Super Rugby


Vale Donald Smillie

The Queensland Rugby community is mourning the loss of former volunteer QRU Archivist Donald Smillie, who passed away last week after a brief illness.

Donald served within the QRU Archive Department for ten years between 2007-2017.

QRU CEO Richard Barker said: “It was with sadness that we learned of Donald’s passing last week. The QRU is extremely grateful for his dedicated volunteer service. His work, particularly the years he spent organising the detail of the QRU Cap Project, which was only finished and launched earlier this year, highlights the immensely important role our volunteers play in protecting and promoting the rich history of the QRU.”

When Queensland Rugby Union first welcomed volunteer Donald Smillie in 2007, the organisation’s impressive collection of books, memorabilia, programs, jerseys and trophies was in disarray. After years of neglect and flood damage, the collection gained had its first assistant.

From his on-field career at Southland Boys’ School in Invercargill New Zealand, to his work writing the 1994 Australian Rugby Union Handbook, Donald brought with him a wealth of knowledge and international connections.
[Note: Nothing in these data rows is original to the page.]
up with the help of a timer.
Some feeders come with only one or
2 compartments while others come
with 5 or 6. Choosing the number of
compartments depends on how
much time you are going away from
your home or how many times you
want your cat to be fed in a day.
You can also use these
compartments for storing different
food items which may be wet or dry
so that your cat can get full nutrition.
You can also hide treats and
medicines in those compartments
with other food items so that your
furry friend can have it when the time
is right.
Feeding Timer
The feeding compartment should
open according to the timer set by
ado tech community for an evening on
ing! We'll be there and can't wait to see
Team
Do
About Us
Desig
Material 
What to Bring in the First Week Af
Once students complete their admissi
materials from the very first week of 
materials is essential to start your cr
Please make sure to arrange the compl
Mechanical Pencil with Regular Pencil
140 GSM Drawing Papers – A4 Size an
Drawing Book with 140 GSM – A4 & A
He built on these by establishing a relationship with New South Wales Rugby Union Archives.

In a store under the McLean Stand at Ballymore, Donald began cataloguing thousands of varied publications, establishing organisational standards across the archives. This quickly necessitated new shelving units, which Donald and his wife Mary generously provided themselves.

Donald was the Queensland Rugby Union collection’s only devotee until 2011 when he was joined by fellow rugby enthusiast and volunteer Ian Smith. Ian and Donald began the seven-year project to catalogue and confirm the list of capped Queensland players which eventually ran to over 1300 individuals

Fellow QRU Archivist Ian Smith said: “There are some people we are fortunate enough to meet during our lifetime. Donald was a true gentleman in all respects. He strongly believed in respecting other people and showed tolerance towards contrary opinions. He was a delight to work with. He is a sad loss to the rugby community and will be greatly missed by all lucky enough to enjoy his company and his friendship.”
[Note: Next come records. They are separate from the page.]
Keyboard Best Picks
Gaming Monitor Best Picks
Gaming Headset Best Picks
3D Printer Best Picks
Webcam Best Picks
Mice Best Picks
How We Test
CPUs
Together Donald and Ian worked towards cataloguing and conserving physical memorabilia as well as initiating vast digitising projects.

Donald began the herculean undertaking of creating a list of games played by each member of Queensland’s enormous representative fraternity. This data has formed the foundation of many of QRU Archive’s current initiatives, including the Cap Project.

Donald’s generosity and determination allowed the QRU to professionalise and modernise its archive and begin communicating its long, illustrious history.

Donald was farewelled in an intimate ceremony on Saturday 13th May. He will be fondly remembered by wife Mary, their extended family as well his international network of fellow Rugby aficionados.